Without reviewing the differences among tropes, the Zaltmans distinguish between surface level metaphor, such as “I am drowning in debt”, and metaphorical thinking at the thematic level, such as “Money is liquid”, and further to thinking at the deep metaphorical level linked to the emotions that the other levels use to support the pattern of thought involved. Consider an example that the Zaltmans do not discuss,  the Liberty Mutual series of commercials, in which one person sees another person do a good turn for a third person, could be summed up at the surface level in the idioms, “What goes around comes around” or “One good turn deserves another.” At the thematic level the same series of commercials could be summed up as, “A good turn is a gift.” Both metaphorical understandings draw from the insight that social relationships depend on a balance of giving and receiving, at times between strangers doing the right thing.
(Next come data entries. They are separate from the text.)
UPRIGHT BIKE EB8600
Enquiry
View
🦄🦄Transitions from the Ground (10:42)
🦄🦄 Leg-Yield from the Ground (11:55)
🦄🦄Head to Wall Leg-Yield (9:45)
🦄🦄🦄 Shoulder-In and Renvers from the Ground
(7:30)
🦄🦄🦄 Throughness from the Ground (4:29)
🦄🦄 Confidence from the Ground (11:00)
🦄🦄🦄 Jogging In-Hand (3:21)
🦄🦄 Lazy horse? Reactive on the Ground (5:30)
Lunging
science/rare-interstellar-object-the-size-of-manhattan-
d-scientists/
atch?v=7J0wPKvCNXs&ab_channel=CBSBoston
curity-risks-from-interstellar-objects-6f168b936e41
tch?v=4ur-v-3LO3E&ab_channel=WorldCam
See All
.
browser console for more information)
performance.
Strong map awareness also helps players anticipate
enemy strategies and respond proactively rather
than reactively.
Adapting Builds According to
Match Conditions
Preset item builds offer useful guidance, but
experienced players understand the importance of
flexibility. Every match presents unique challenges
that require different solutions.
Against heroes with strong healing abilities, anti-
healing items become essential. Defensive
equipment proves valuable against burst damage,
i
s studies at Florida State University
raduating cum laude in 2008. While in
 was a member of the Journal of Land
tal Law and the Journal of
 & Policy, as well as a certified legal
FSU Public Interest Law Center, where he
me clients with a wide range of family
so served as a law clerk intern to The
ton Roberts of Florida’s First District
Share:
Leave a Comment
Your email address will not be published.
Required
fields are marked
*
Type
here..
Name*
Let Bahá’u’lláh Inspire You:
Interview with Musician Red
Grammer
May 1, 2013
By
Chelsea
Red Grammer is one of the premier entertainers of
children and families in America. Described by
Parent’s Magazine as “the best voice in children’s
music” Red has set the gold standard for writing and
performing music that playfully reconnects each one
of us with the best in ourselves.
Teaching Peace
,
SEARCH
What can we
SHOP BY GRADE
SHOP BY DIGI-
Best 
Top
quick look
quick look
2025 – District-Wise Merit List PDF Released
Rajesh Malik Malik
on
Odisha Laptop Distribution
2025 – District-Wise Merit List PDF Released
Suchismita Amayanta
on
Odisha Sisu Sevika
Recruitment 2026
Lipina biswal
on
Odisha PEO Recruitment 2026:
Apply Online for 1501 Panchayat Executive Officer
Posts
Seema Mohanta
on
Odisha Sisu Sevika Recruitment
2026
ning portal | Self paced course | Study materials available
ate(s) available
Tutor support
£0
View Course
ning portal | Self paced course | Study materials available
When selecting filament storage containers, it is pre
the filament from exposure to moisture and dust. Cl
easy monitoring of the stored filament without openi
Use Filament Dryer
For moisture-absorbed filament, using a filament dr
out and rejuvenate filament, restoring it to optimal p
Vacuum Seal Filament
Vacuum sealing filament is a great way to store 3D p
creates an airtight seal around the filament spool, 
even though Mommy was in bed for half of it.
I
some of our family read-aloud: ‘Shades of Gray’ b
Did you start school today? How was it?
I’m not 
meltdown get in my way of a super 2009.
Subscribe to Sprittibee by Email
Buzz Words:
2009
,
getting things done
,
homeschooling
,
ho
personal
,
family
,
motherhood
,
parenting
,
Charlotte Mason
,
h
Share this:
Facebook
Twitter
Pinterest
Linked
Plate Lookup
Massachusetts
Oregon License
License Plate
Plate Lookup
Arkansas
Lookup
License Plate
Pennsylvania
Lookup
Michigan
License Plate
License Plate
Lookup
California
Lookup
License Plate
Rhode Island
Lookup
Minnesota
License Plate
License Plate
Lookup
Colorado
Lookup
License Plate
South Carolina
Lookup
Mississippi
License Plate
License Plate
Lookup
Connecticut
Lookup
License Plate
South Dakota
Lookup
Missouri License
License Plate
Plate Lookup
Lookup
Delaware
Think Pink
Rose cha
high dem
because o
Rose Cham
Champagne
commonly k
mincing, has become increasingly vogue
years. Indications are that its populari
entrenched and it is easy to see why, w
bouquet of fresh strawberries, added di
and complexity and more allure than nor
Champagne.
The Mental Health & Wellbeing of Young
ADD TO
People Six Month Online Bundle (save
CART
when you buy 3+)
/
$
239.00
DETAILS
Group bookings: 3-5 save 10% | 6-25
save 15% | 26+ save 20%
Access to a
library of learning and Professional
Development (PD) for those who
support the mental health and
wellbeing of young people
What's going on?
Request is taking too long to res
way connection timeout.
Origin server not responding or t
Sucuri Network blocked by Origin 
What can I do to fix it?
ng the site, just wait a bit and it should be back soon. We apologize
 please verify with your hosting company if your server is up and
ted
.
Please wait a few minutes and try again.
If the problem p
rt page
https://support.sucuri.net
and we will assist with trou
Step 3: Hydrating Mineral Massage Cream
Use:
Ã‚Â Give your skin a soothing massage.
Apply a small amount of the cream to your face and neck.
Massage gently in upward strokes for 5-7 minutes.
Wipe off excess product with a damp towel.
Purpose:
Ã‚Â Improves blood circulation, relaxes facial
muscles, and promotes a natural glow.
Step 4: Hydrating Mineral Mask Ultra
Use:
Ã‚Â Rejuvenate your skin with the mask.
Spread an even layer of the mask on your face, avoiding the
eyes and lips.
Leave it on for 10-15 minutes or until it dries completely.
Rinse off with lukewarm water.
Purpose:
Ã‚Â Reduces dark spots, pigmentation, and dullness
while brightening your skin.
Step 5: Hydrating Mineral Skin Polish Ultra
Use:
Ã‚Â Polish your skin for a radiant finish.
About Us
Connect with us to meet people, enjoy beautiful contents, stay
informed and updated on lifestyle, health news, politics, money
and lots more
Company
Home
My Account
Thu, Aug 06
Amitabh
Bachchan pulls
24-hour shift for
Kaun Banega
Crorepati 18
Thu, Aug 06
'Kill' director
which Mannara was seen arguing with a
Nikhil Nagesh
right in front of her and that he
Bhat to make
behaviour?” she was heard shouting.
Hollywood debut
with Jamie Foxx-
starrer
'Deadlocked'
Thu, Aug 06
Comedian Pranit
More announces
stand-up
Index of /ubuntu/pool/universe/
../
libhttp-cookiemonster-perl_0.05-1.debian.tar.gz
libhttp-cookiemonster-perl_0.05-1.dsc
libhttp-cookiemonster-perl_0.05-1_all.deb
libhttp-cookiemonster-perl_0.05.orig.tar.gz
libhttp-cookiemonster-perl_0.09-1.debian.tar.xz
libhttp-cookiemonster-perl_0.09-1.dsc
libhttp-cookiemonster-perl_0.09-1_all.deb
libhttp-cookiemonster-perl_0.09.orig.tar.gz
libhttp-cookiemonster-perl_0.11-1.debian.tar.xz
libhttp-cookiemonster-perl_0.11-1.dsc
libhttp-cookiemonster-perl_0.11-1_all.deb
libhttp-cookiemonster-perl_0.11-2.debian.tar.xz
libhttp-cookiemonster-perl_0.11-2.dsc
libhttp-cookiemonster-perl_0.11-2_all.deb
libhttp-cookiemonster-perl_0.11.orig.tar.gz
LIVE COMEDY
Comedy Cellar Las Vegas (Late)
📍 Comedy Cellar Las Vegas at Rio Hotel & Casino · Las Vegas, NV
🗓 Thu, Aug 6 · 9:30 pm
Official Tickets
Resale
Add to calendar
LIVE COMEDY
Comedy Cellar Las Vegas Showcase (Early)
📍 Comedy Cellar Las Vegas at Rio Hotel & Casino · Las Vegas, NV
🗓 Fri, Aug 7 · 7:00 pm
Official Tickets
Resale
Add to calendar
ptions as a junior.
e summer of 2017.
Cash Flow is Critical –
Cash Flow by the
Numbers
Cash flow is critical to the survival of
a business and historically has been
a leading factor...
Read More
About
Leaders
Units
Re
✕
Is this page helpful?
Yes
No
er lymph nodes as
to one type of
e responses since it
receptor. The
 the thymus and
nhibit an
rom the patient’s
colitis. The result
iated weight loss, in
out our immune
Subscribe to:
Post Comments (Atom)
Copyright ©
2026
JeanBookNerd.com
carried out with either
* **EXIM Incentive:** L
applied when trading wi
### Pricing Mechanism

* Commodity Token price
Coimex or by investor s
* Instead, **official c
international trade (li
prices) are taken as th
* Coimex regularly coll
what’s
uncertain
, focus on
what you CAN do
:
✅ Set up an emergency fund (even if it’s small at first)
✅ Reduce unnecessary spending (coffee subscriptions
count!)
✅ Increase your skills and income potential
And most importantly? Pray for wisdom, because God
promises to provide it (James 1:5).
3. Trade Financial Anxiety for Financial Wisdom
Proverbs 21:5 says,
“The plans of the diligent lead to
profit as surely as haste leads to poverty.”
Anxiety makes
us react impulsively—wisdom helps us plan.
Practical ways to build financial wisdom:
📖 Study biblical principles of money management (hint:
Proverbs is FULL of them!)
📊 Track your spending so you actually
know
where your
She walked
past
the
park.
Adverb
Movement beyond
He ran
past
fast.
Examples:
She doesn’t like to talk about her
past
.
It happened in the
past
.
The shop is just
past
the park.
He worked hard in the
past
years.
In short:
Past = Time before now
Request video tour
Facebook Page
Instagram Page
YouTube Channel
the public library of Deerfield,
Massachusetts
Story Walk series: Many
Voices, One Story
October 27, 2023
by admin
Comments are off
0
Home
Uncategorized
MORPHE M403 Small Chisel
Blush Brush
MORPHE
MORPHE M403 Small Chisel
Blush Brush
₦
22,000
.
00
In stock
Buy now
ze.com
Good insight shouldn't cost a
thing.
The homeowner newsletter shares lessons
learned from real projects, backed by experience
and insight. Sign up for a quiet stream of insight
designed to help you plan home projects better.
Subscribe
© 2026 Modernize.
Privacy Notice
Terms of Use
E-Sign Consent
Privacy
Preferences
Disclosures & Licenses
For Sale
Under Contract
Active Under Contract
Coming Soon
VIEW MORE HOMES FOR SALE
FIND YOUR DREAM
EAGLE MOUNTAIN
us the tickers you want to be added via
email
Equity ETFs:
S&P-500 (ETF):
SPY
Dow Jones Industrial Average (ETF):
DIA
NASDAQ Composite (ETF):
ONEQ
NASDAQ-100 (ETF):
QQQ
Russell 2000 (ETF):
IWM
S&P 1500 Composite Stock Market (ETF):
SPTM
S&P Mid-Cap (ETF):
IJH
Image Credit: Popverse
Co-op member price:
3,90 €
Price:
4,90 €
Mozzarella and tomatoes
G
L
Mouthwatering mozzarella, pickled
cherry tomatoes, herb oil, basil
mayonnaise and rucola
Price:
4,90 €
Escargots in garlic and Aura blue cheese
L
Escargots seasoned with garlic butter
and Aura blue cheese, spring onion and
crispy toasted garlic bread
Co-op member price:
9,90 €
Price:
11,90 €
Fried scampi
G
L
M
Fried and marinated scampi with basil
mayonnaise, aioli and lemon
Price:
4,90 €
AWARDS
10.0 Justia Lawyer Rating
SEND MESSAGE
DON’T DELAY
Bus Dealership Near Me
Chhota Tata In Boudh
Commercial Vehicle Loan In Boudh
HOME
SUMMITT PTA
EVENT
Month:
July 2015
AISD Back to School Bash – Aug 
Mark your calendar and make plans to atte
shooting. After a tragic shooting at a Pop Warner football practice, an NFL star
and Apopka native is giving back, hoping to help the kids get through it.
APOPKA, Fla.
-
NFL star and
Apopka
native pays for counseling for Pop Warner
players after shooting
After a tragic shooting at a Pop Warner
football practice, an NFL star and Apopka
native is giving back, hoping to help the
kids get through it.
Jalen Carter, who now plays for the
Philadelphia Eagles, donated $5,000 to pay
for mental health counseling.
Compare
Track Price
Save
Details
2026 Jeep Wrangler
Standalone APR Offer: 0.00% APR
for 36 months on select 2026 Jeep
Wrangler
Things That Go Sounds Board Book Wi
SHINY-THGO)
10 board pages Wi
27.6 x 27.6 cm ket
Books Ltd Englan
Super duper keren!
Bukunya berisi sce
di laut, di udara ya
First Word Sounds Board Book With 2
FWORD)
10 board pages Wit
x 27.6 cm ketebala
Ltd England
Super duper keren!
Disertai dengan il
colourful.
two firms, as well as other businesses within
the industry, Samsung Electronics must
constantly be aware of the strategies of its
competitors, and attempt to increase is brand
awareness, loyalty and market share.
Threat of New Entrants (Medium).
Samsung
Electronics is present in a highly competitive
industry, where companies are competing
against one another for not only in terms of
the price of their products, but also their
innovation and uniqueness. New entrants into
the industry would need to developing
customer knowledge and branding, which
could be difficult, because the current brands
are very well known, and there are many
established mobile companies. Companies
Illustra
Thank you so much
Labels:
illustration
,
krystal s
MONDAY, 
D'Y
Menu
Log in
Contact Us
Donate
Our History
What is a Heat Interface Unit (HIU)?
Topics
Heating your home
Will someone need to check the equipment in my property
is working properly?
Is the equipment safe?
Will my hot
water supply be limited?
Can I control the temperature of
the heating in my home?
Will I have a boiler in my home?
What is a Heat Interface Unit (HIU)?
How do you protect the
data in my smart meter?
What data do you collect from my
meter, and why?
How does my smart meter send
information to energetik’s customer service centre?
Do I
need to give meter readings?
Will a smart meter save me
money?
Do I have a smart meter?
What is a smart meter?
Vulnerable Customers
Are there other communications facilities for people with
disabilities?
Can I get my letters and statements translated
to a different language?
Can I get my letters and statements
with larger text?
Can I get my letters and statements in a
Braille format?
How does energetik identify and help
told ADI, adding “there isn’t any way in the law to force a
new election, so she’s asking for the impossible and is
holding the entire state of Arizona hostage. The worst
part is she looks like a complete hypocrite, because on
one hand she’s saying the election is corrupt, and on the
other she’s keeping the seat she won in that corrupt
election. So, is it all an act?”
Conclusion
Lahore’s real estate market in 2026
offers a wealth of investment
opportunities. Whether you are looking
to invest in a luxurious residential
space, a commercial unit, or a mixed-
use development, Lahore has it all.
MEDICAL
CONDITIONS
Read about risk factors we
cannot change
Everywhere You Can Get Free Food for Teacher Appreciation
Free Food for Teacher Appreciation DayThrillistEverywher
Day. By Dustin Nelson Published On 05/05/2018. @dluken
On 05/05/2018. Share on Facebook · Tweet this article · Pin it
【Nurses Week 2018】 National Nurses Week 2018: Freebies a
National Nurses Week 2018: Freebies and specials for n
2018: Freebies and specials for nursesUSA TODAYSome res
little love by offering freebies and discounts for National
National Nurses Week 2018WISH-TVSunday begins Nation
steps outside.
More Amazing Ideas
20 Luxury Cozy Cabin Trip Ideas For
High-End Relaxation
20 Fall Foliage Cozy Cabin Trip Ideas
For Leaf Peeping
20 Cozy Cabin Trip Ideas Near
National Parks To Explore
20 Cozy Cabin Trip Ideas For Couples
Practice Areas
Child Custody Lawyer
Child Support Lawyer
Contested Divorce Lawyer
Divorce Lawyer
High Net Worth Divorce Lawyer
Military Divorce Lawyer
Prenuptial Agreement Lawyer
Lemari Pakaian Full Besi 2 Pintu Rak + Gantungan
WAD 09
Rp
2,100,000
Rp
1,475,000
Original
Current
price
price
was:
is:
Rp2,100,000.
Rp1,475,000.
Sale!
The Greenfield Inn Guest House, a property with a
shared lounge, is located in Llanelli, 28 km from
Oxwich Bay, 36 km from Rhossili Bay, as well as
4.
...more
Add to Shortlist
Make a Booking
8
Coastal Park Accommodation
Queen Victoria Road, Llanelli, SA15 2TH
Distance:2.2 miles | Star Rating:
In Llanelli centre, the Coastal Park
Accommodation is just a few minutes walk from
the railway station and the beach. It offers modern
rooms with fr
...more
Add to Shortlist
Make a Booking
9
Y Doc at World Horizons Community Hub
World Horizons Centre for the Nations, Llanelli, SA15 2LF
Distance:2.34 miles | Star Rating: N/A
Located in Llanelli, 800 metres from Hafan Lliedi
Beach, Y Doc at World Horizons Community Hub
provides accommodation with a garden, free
Experience design techniques involving survey research can provide insights related to surface level and, in many cases, thematic metaphorical insights. However, understanding the emotional bases of the consumer experience involves developing deeper awareness of the meaningfulness of a brand to those people.

Deep Metaphors

The Zaltmans make a convincing case that an individual’s brain activity is shaped by, and shapes, what other brains do. In other words, they use recent findings in neuroscience to contend that the activity of our brains is shaped by the problems we face in our lives and the manner in which we solve them. As a result, very different people addressing similar problems exhibit similarities in brain activity and use the same deep metaphors. The Zaltmans use the Zaltman Metaphor Eliticitation Technique (ZMET) to uncover those deep metaphors using a range of resources. Among other resources, ZMET uses photography. For example, a week before a research project begins participants are asked to gather pictures that express the way they feel about the topic of the design process. The pictures cannot include any products related to the brand, or other products in the same consumer category. During in-depth interviews the participants respond to probing questions about their feelings about the topic, i.e. product, service, brand. 

Based on their use of ZMET in 12,000 in-depth interviews around the globe, the Zaltmans contend that only around seven deep metaphors exist in human culture, though they do note that blends between them occur. The deep metaphors they consider universal are:

  • balance
  • transformation
  • journey
  • container
  • connection
  • resource
  • control

Workable wondering uses ZMET as a means for understanding the emotions that make consumers’ engagement with a brand meaningful to them.

…once marketers understand the anatomy of these emotions, they can learn how to engage the emotions using metaphoric cues in product design, shopping environments, and other communications. While metaphors are central to identifying emotions, measures of metaphor properties are not to be confused with measures of emotions. Managers must understand deep metaphors to avoid miscommunications. In fact, what marketers say is often not what consumers hear. Deep metaphors account for the difference.

In other words, the say-mean gap works both ways between users/customers/consumers and experience designers, marketers, and managers. Understanding which deep metaphors apply to the perception of a brand or product is a useful technique for managing miscommunication with users/customers/consumers in the design research process, while recognizing that “different consumers can experience the same deep metaphors differently in different circumstances.”